***** Task input

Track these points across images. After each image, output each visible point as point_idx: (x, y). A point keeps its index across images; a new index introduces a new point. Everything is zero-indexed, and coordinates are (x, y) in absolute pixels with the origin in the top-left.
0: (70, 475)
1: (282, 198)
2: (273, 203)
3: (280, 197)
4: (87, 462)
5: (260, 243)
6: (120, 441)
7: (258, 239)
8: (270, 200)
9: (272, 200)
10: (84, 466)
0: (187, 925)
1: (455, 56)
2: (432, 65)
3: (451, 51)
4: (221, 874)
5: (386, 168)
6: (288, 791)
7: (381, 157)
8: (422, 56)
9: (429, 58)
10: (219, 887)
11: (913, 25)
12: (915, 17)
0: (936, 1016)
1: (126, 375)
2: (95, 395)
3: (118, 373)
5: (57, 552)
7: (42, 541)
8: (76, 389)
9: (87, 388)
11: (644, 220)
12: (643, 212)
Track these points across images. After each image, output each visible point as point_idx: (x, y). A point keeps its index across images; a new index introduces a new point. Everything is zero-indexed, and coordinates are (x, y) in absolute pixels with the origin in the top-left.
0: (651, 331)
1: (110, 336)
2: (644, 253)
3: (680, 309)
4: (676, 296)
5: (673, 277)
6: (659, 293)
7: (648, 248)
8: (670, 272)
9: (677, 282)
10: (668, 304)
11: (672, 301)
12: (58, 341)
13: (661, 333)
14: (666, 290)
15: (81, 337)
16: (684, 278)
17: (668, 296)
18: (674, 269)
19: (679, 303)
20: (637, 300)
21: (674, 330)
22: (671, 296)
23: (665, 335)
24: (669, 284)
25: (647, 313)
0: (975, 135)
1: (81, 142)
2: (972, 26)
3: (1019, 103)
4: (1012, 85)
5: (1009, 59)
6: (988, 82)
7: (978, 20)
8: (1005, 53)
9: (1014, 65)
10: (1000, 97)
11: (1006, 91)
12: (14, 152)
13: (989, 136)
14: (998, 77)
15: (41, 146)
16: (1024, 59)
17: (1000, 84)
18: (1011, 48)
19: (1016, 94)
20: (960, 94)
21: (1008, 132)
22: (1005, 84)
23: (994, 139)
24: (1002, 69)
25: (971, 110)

**********

About this exercise:
Reproduce exactly the line that holds "16: (684, 278)", then every line after it, ending with the final line of the records above.

Result of the exercise:
16: (684, 278)
17: (668, 296)
18: (674, 269)
19: (679, 303)
20: (637, 300)
21: (674, 330)
22: (671, 296)
23: (665, 335)
24: (669, 284)
25: (647, 313)
0: (975, 135)
1: (81, 142)
2: (972, 26)
3: (1019, 103)
4: (1012, 85)
5: (1009, 59)
6: (988, 82)
7: (978, 20)
8: (1005, 53)
9: (1014, 65)
10: (1000, 97)
11: (1006, 91)
12: (14, 152)
13: (989, 136)
14: (998, 77)
15: (41, 146)
16: (1024, 59)
17: (1000, 84)
18: (1011, 48)
19: (1016, 94)
20: (960, 94)
21: (1008, 132)
22: (1005, 84)
23: (994, 139)
24: (1002, 69)
25: (971, 110)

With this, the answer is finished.